Slow week for me and my strategy, only traded Monday. End of today I had two pop up on the screener, but I decided against both - one was extremely low volumes and the second was on high volumes but a renewed offering. Not sure about the new offering and how that affects the future price, so I decided to pass.
I have a back porch remodel project going on so I have not had a lot of time to work on NT or TWS. I have however received LeFevre's Reminiscences of a Stock Operator (annotated edition) from Amazon which has made for some excellent end of day reading.
The story is fascinating. Written in the first person, the book chronicles the trading exploits of one Larry Livingston (primarily centered on the career of real-life Jesse Livermore) just after the turn of the 20th Century. The writing is full of period references and slang (which the annotated version helps to interpret), but the story is one that I am already personally familiar with, albeit on a much smaller scale. What strikes me is that Livingston thru the course of his trading career comes to some of the same conclusions that I have - and quite remarkably, in the same order. I am only a third of the way thru the book, but thus far some of the things that coincide:
'Of course there is always a reasons for fluctuations, but the tape does not concern itself with the why and wherefore. It doesn't go into explanations. I didn't ask the tape why when I was fourteen, and I don't ask it today, at forty. The reason for what a certain stock does today may not be known for two or three days, or weeks, or months.'
My notes: The mechanism behind changes in price are always the same - more people wanting to buy, or more people wanting to sell. The reasons behind price fluctuations don't necessarily need to be understood, the fluctuations themselves just need to be noticed (or fluctuation pattern).

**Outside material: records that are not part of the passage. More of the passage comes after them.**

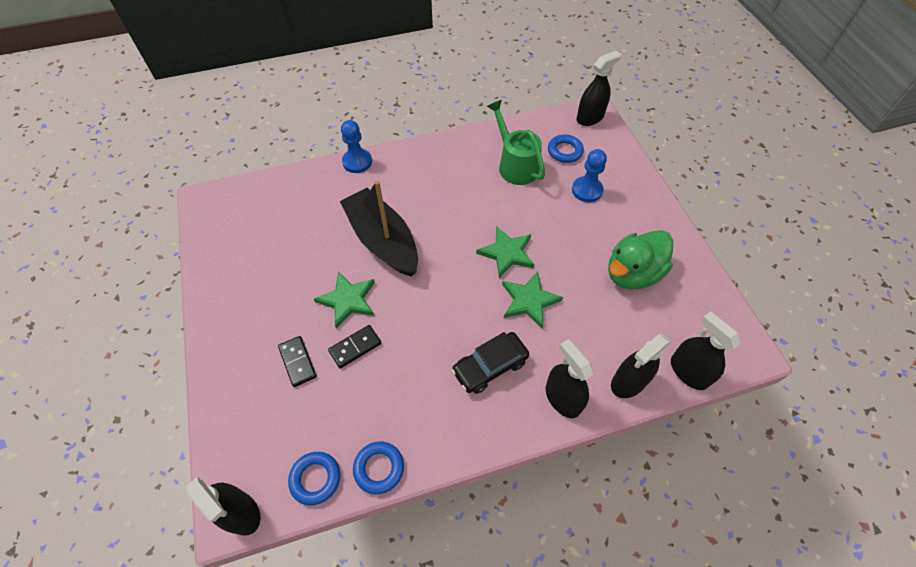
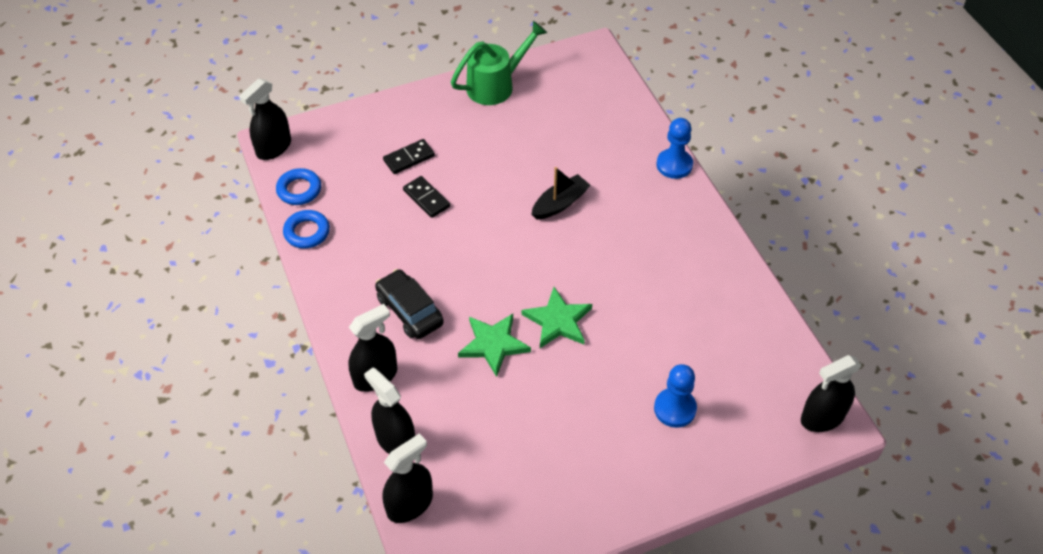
camera: 85 degrees right, 5 degrees down
(348, 300) = (480, 185): green star -> none
(383, 241) = (560, 203): black boat -> black boat, size x0.53
(515, 164) = (705, 325): green watering can -> green watering can (496, 85)
(565, 151) = (743, 383): blue ring -> none
(590, 118) = (822, 417): black spray bottle -> black spray bottle turned 105 degrees clockwise
(632, 273) = (543, 455): green duck -> none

'The desire for constant action irrespective of underlying conditions is responsible for many losses in Wall Street even among the professionals, who feel that they must take home some money every day, as though they were working for regular wages.'
'No diagnosis, no prognosis. No prognosis, no profit.'
My notes: Don't trade for the sake of trading or just to be in the market. know what you are trading, and trade what you know.
'I have heard of people who amuse themselves conducting imaginary operations in the stock market to prove with imaginary dollars how right they are. Sometimes these ghost gamblers make millions. It is very easy to be a plunger that way.'
My notes: Paper trading definitely has its merits, but no substitute for the real deal.
'A man must believe in himself and his judgment if he expects to make a living at this game. That is why I don't believe in tips. If I buy stocks on Smith's tip I must sell those same stocks on Smith's tip. I am depending on him. Suppose Smith is away on a holiday when the selling time comes around? No, sir, nobody can make big money on what someone else tells him to do. I know from experience that nobody can give me a tip or a series of tips that will make more money for me than my own judgement.'
My notes: Trust your own judgment and strategy rather than rely on or pay for someone else's.
Pretty cool stuff - and what a confirmation of my journey. On that note, I have run across several things that I have not made my own yet - 'own' - as in lost money and decided that I needed to change something. Maybe acknowledging the ideas is the beginning of ownership:
'There was as much to learn from partial victory as from defeat.'
'They say you never grow poor taking profits. No, you don't. But neither do you grow rich taking a four-point profit in a bull market... Where I should have made twenty thousand dollars I made two thousand. That was what my conservatism did for me'.
'I think it was a long step forward in my trading education when I realized at last that wen old Mr. Partridge kept on telling the other customers, "Well, you know this is a bull market!" he really meant to tell them that the big money was not in the individual fluctuations but in the main movements - that is not in reading the tape, but in sizing up the entire market and its trend.'
'It never was my thinking that made the big money for me. It was always my sitting.'
'It is literally true that millions come easier to a trader after he knows how to trade than hundreds did in the days of his ignorance.'
Livingston writes here of missing the big moves. He considered small capture of the big run a partial victory and evidently kept track of the trade after the exit. He reckons his switch to the general market trends as a primary lesson. I am not there yet (waiting to see if this strat works), but I want to keep this in mind.
I expect the last 2/3 of the book to be just as informative. Let's see.